SOURCE RECORDS:
<<<<

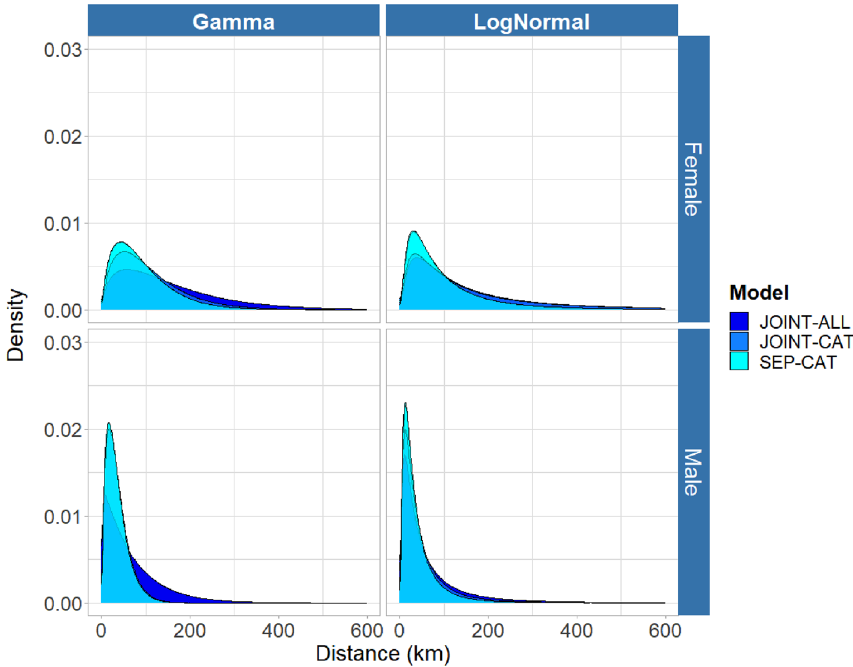
Figure 2. Median natal dispersal kernels (Y: probability density, X: km) by model type, sex, and dispersal distribution.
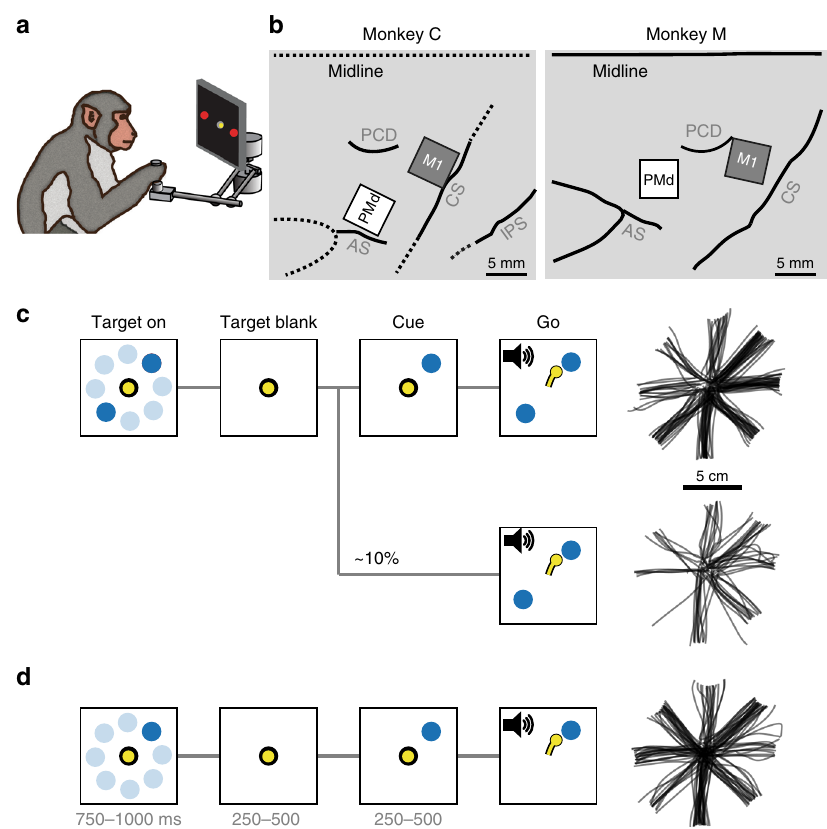
Fig. 1 Experimental setup. a Monkeys used a planar manipulandum to control a cursor. b Array placement in dorsal premotor (PMd) and primary motor (M1) cortex (CS central sulcus, AS arcuate sulcus, PCD precentral dimple, IPS intraparietal sulcus). Dashed lines correspond to approximate locations of sulcal landmarks that were obscured by the boundaries of the intraoperative craniotomy. c Task events during 2-Target trials and resulting cursor trajectories. The monkeys were initially presented with two opposing targets. On most trials (top), the correct target was displayed at the start of the Cue epoch; roughly 10% did not contain a Cue epoch (Free-Choice, bottom). On these trials, the monkeys were forced to select one of the two targets with no information about which would lead to reward. d Same as in c for 1-Target trials. The monkey image in a was created by Paul Wanda for use in this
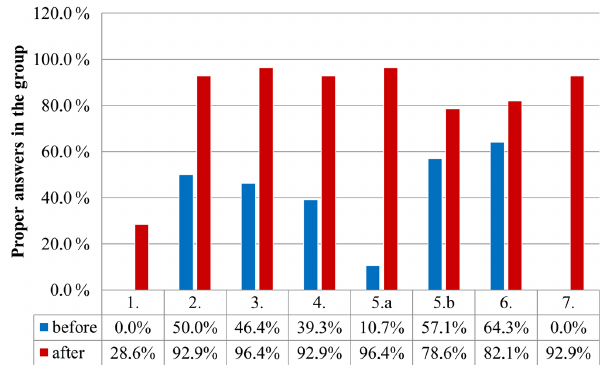
Figure 4. Distribution of primary effects of lightning strikes.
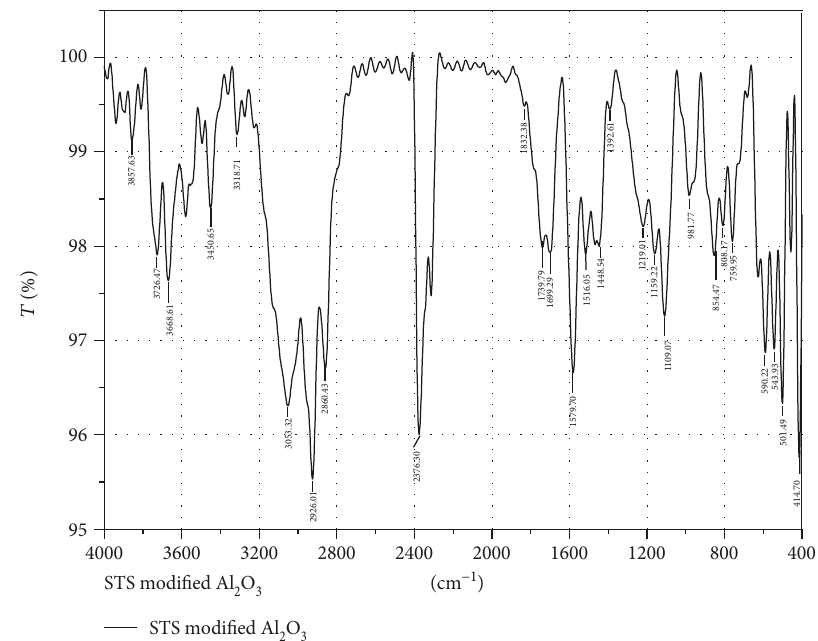
Figure 10: FTIR spectrum of γ -Al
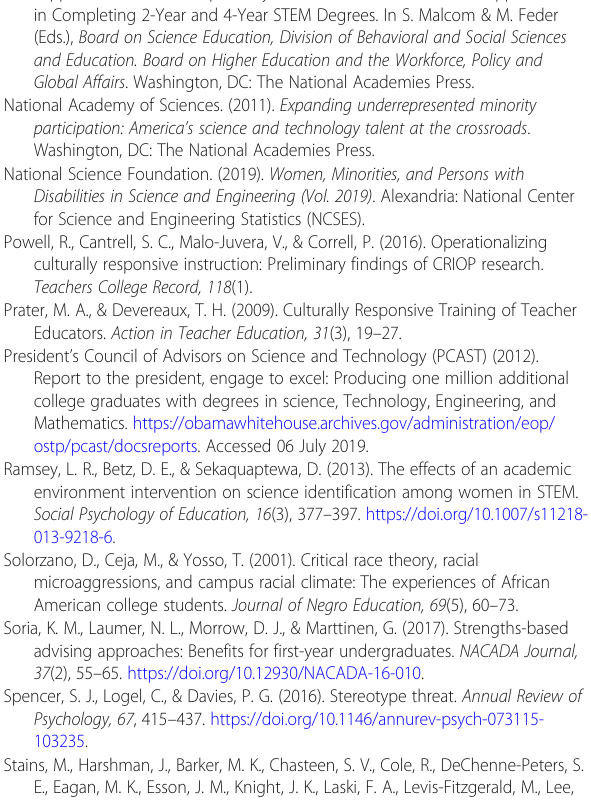
table/US/PST045216. Accessed 04 Aug 2019. U.S. Department of Education, National Center for Education Statistics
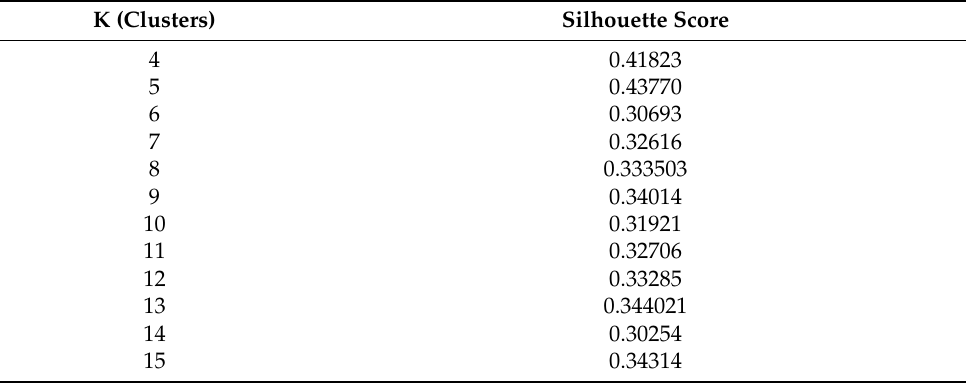
Table 6. Silhouette score for k (clusters).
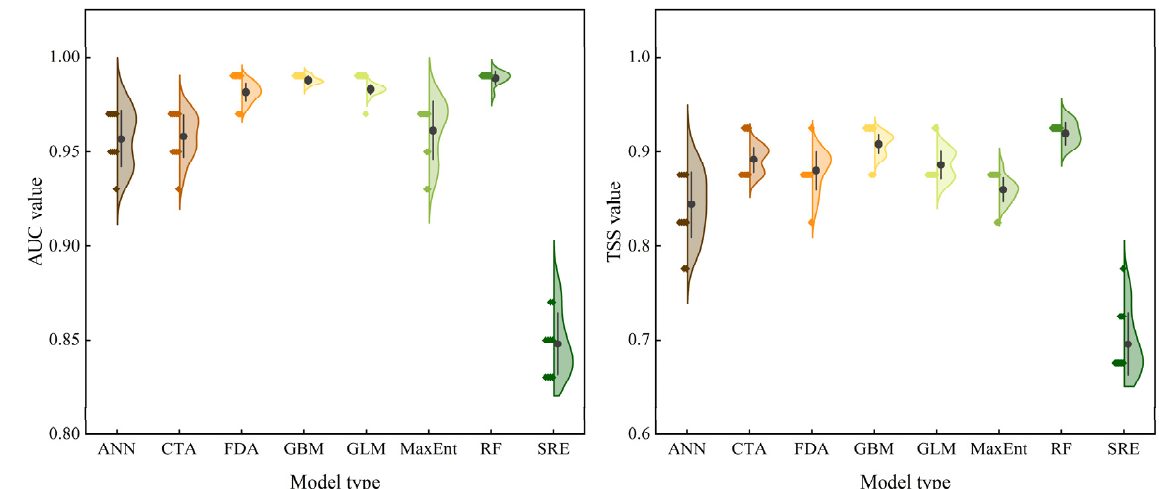
Figure 2. Evaluation indices of species distribution models (ROC: receiver operating characteristic,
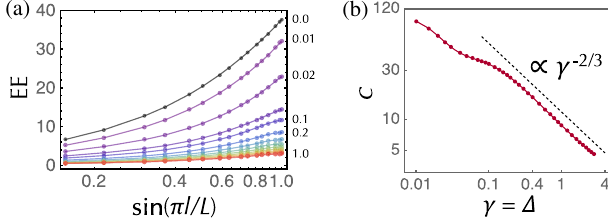
FIG. 12. Entanglement entropy of the symplectic Hatano- Nelson model with open boundaries ( J ¼ 1 . 0 ) at the critical point ( γ ¼ Δ ). The initial state is prepared as Eq. (24). (a) Entanglement entropy S ð L; l Þ ( L ¼ 100 ) for the steady state as a function of the subsystem length l for γ ¼ 0 . 0 , 0.01, 0.02, 0.05, 0.1, 0.2, 0.3, 0.4, 0.5, 0.6, 0.7, 0.8, 0.9, and 1.0. (b) Effective central charge c as a function of γ ¼ Δ ( L ¼ 100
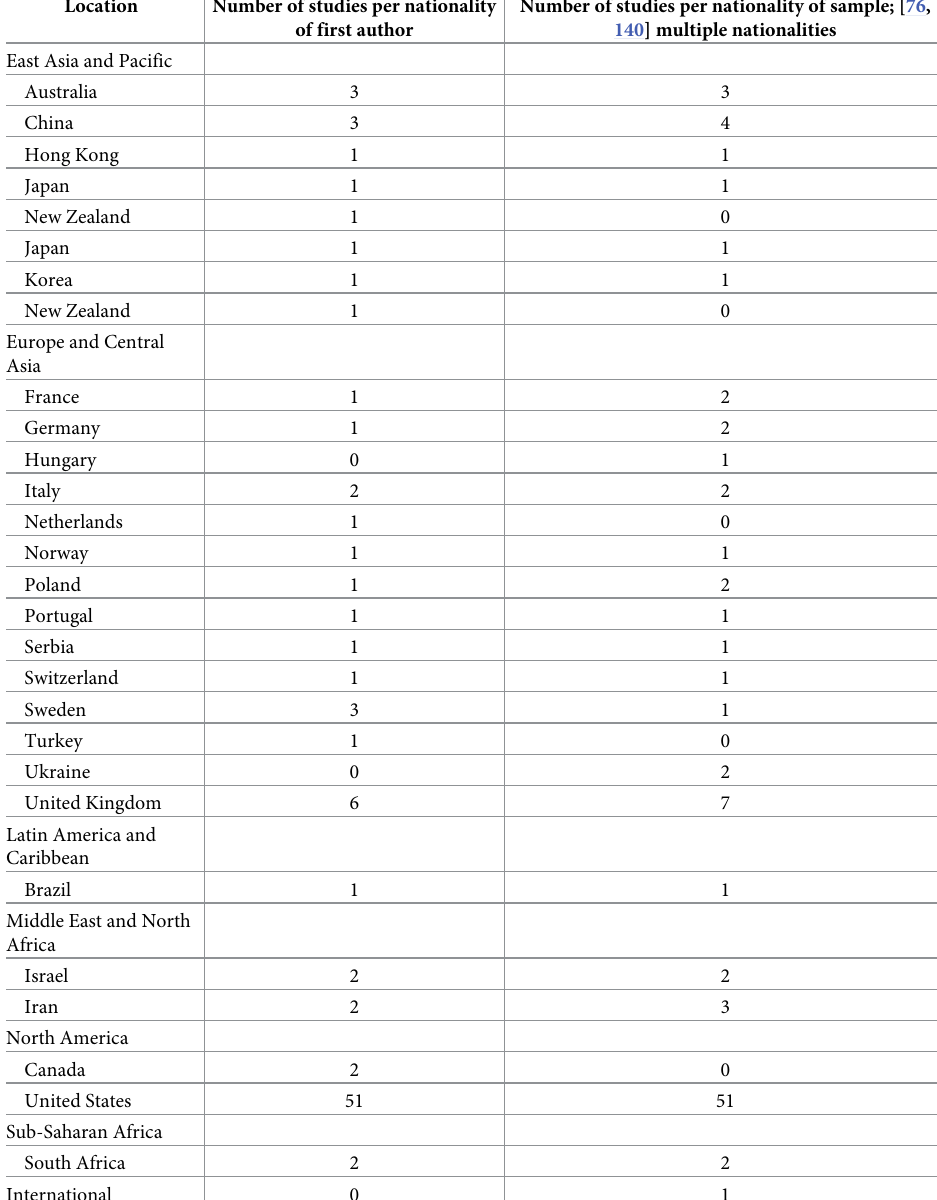
Table 3. Country of origin of grouped by geographic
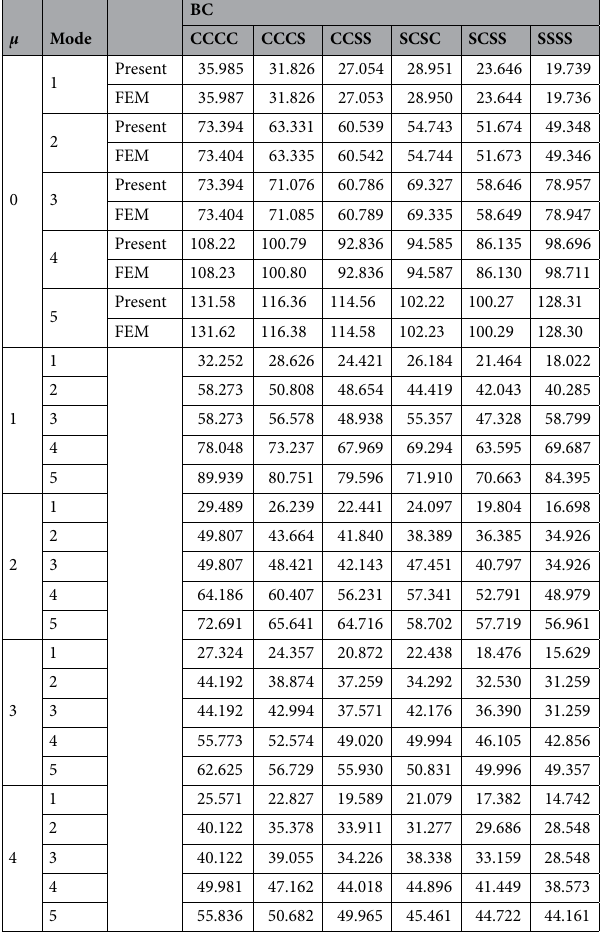
Table 6. Frequency parameters, ω b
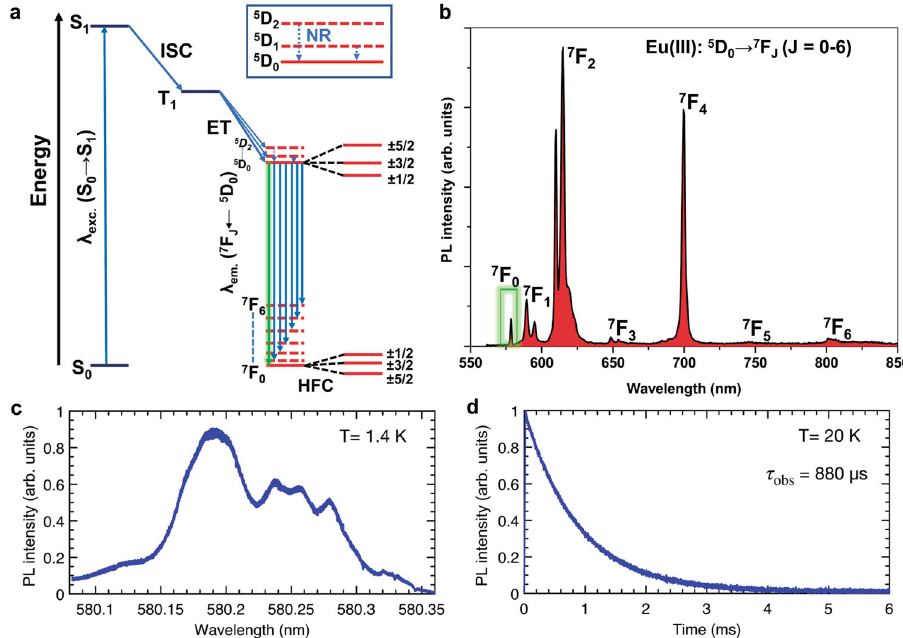
Fig. 2 Photophysical properties of [Eu 2 ] in the solid-state. a Mechanism of PL sensitization in Eu(III) complexes: the Eu(III)-based 5 D J ( J = 0 – 2) receiving levels are populated after a series of excitation, intersystem crossing (ISC), and T 1 → 5 D J energy transfer (ET) processes. The co-populated excited 5 D 2 and 5 D 5 D 5 D 7 F J ( J = 0 – 6) crystal fi eld levels manifests as line-like 1 levels non-radiatively (NR) relax to 0 level (inset); radiative relaxation of 0 level to ground luminescence. The 5 D 0 → 7 F 0 transition is suited for QIP applications due to its narrow linewidth and long coherence lifetimes of the nuclear spin states — ±5/2, ±3/2, ±1/2 (I = 5/2 for 151 Eu/ 153 Eu) — associated with the 7 F 0 ground-state level. b Photoluminescence spectrum showing the 5 D 0 → 7 F J ( J = 0 – 6) transitions in the visible and near-IR range ( λ exc. = 330 nm). c Photoluminescence excitation (PLE) spectrum of the 5 D 0 → 7 F 0 transition of [Eu 2 ] measured at 1.4 K. An inhomogeneous linewidth ( Γ inh ) of 50 GHz is calculated for the main peak centered at 580.185 nm (vac.) d Luminescence decay of the 5 D 0 excited-state of [Eu 2 ] measured at 20 K under resonant excitation at 580.185 nm. An excited-state lifetime ( τ obs ) of 880 μ s was obtained from a single exponential fi t of the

>>>>

EXERCISE OBJECTIVE: Only one stretch of the data is wanted: write out exactly the lines from the one holding "FIG. 12. Entanglement" through the one holding "Table 6. Frequency parameters, ω b", both included, without the pictures.

SOLUTION:
FIG. 12. Entanglement entropy of the symplectic Hatano- Nelson model with open boundaries ( J ¼ 1 . 0 ) at the critical point ( γ ¼ Δ ). The initial state is prepared as Eq. (24). (a) Entanglement entropy S ð L; l Þ ( L ¼ 100 ) for the steady state as a function of the subsystem length l for γ ¼ 0 . 0 , 0.01, 0.02, 0.05, 0.1, 0.2, 0.3, 0.4, 0.5, 0.6, 0.7, 0.8, 0.9, and 1.0. (b) Effective central charge c as a function of γ ¼ Δ ( L ¼ 100
Table 3. Country of origin of grouped by geographic
Table 6. Frequency parameters, ω b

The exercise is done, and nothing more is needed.